- [Instructions for the task]
Copy out once more, exactly, the line with "position:absolute; left:0; top:385px;" and all the lines after it, up to the last line of the data.

[Start of section]

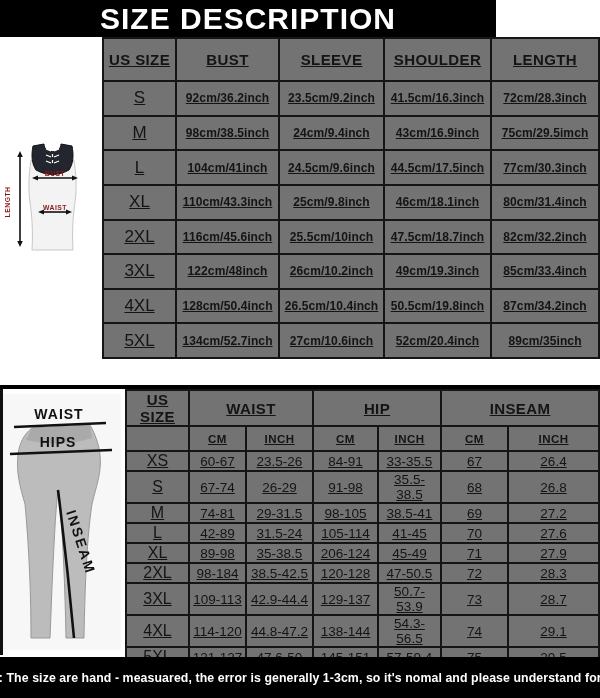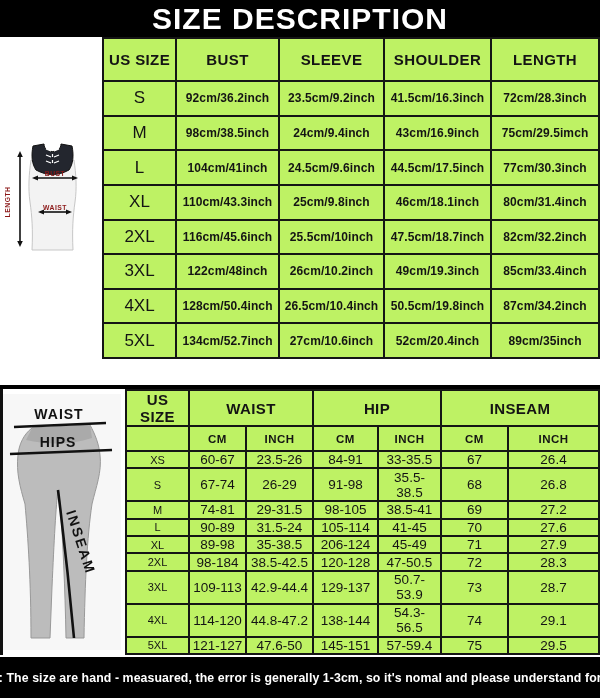--- a/index.html
+++ b/index.html
@@ -2,41 +2,41 @@
 <html><head>
 <meta charset="utf-8">
 <style>
   * { margin:0; padding:0; box-sizing:border-box; }
   html,body { width:600px; height:698px; }
   body {
     position:relative; background:#ffffff; overflow:hidden;
     font-family:"Liberation Sans", sans-serif; color:#141414;
   }
   .title-bar {
-    position:absolute; left:0; top:0; width:600px; height:37px;
+    position:absolute; left:0; top:0; width:496px; height:37px;
     background:#000; color:#fff; display:flex; align-items:center; justify-content:center;
     font-size:30px; font-weight:900; letter-spacing:1px; white-space:nowrap;
   }
-  table { border-collapse:collapse; table-layout:fixed; position:absolute; background:#bef264; }
+  table { border-collapse:collapse; table-layout:fixed; position:absolute; background:#737373;text-decoration:underline; }
   td, th { border:2px solid #151515; text-align:center; vertical-align:middle; padding:0 2px; overflow:hidden; }
 
   
   .t1 { left:102px; top:37px; width:496px; height:322px; }
   .t1 thead tr { height:43px; }
   .t1 th { font-size:15px; font-weight:600; letter-spacing:.4px; }
   .t1 td.size { font-size:17px; font-weight:500; }
   .t1 td.val  { font-size:12px; font-weight:600; letter-spacing:.1px;margin-top:20px; }
 
   
   .t2 { left:125px; top:389px; width:473px; height:266px; }
   .t2 tr.h1 { height:26px; }
   .t2 tr.h1 th { font-size:15px; font-weight:700; letter-spacing:.4px; }
   .t2 tr.h2 { height:25px; }
   .t2 tr.h2 th { font-size:11.5px; font-weight:700; letter-spacing:.5px; }
-  .t2 td.size { font-size:11px; font-weight:500;margin-top:30px; }
+  .t2 td.size { font-size:16px; font-weight:500;margin-top:30px; }
   .t2 td.val  { font-size:13.5px; font-weight:500; }
 
   .divider { position:absolute; left:0; top:385px; width:600px; height:4px; background:#000; }
   .left-frame { position:absolute; left:0; top:389px; width:3px; height:266px; background:#101010; }
 
   .tip-bar {
     position:absolute; left:0; top:657px; width:600px; height:41px;
     background:#000; color:#fff; display:flex; align-items:center; justify-content:center;
     font-size:12.3px; font-weight:600; letter-spacing:.1px; white-space:nowrap;
   }
@@ -224,21 +224,21 @@
       <td class="size">M</td>
       <td class="val">74-81</td>
       <td class="val">29-31.5</td>
       <td class="val">98-105</td>
       <td class="val">38.5-41</td>
       <td class="val">69</td>
       <td class="val">27.2</td>
     </tr>
     <tr>
       <td class="size">L</td>
-      <td class="val">90-89</td>
+      <td class="val">42-89</td>
       <td class="val">31.5-24</td>
       <td class="val">105-114</td>
       <td class="val">41-45</td>
       <td class="val">70</td>
       <td class="val">27.6</td>
     </tr>
     <tr>
       <td class="size">XL</td>
       <td class="val">89-98</td>
       <td class="val">35-38.5</td>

[End of section]

- [Exercise solution]
   .divider { position:absolute; left:0; top:385px; width:600px; height:4px; background:#000; }
   .left-frame { position:absolute; left:0; top:389px; width:3px; height:266px; background:#101010; }
 
   .tip-bar {
     position:absolute; left:0; top:657px; width:600px; height:41px;
     background:#000; color:#fff; display:flex; align-items:center; justify-content:center;
     font-size:12.3px; font-weight:600; letter-spacing:.1px; white-space:nowrap;
   }
@@ -224,21 +224,21 @@
       <td class="size">M</td>
       <td class="val">74-81</td>
       <td class="val">29-31.5</td>
       <td class="val">98-105</td>
       <td class="val">38.5-41</td>
       <td class="val">69</td>
       <td class="val">27.2</td>
     </tr>
     <tr>
       <td class="size">L</td>
-      <td class="val">90-89</td>
+      <td class="val">42-89</td>
       <td class="val">31.5-24</td>
       <td class="val">105-114</td>
       <td class="val">41-45</td>
       <td class="val">70</td>
       <td class="val">27.6</td>
     </tr>
     <tr>
       <td class="size">XL</td>
       <td class="val">89-98</td>
       <td class="val">35-38.5</td>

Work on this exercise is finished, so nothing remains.